Not that Soskin hadn’t had some other great invitations. When Obama was inaugurated in 2009, she was a guest of now-retired U.S. Rep. George Miller to witness the first African-American president be sworn into office. She carried the same photo in her pocket then too.

Betty Soskin (nee Charbonnet) was born in Detroit, but grew up in a Cajun/Creole African-American family that settled in the East Bay in California after the historic floods that devastated the City of New Orleans in 1927.

Betty refers to this image as "2Betty's Hat.” She is 20 years old in April 1942.

Betty refers to this image as “2Betty’s Hat.” She is 20 years old in April 1942.

Her parents joined her maternal grandfather, George Allen, who had resettled in Oakland at the end of World War I.  The Allen family followed the pattern set by the black railroad workers who discovered the West Coast while serving as sleeping car porters, waiters, and chefs for Southern Pacific and Santa Fe railroads – finding homes for their families at the western end of their run where life might be less impacted by southern hostility.

Soskin attended local schools, graduating from Castlemont High School during the World’s Fair at Treasure Island. She can still recall ferry boat crossings at a time that precedes the construction of the bridges that span the Bay; and at a time when the Oakland International Airport consisted of two small hangars. She remembers Amelia Earhart’s departure and tragic loss as if it happened yesterday. She remembers the explosion at Port Chicago on July 17, 1944 and subsequent mutiny trials.

During World War II, Soskin worked in a segregated Union hall, Boilermaker’s A-36,as a file clerk.

In 1945, she and her young husband, Mel Reid, founded a still-existing small Berkeley music store, Reid’s Records.

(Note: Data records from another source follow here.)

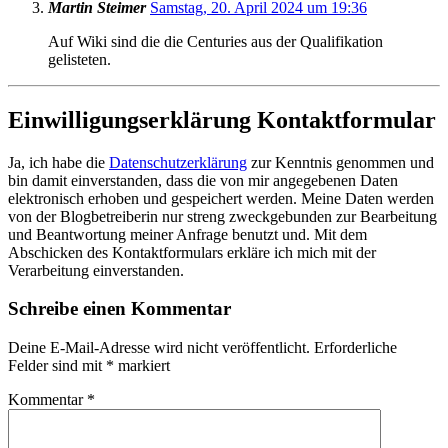
Martin Steimer
Samstag, 20. April 2024 um 19:36
Auf Wiki sind die die Centuries aus der Qualifikation
gelisteten.
Einwilligungserklärung Kontaktformular
Ja, ich habe die
Datenschutzerklärung
zur Kenntnis genommen und
bin damit einverstanden, dass die von mir angegebenen Daten
elektronisch erhoben und gespeichert werden. Meine Daten werden
von der Blogbetreiberin nur streng zweckgebunden zur Bearbeitung
und Beantwortung meiner Anfrage benutzt und. Mit dem
Abschicken des Kontaktformulars erkläre ich mich mit der
Verarbeitung einverstanden.
Schreibe einen Kommentar
Deine E-Mail-Adresse wird nicht veröffentlicht.
Erforderliche
Felder sind mit
*
markiert
Kommentar
*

Soskin has since held positions as staff to a Berkeley city council member and as a field representative serving West Contra Costa County for two members of the California State Assembly: former Assemblywoman Dion Aroner and Senator Loni Hancock.

In 1995, Soskin was named a “Woman of the Year” by the California State Legislature.

In 2005 , she was named one of the nation’s 10 outstanding women, “Builders of communities and dreams” by the National Women’s History Project in ceremonies in both Griffiths Park in Los Angeles and in Washington, D.C.

On June 10, 2016 Ms. Soskin will receive the Silver Medallion Award at the World War II Museum in New Orleans in a special ceremony. It should be noted that there are but two women among 30 past recipients; the other is Elizabeth Dole.

Betty Reid Soskin,. A park ranger who almost always wears her uniform.

Betty Reid Soskin,. A park ranger who almost always wears her uniform.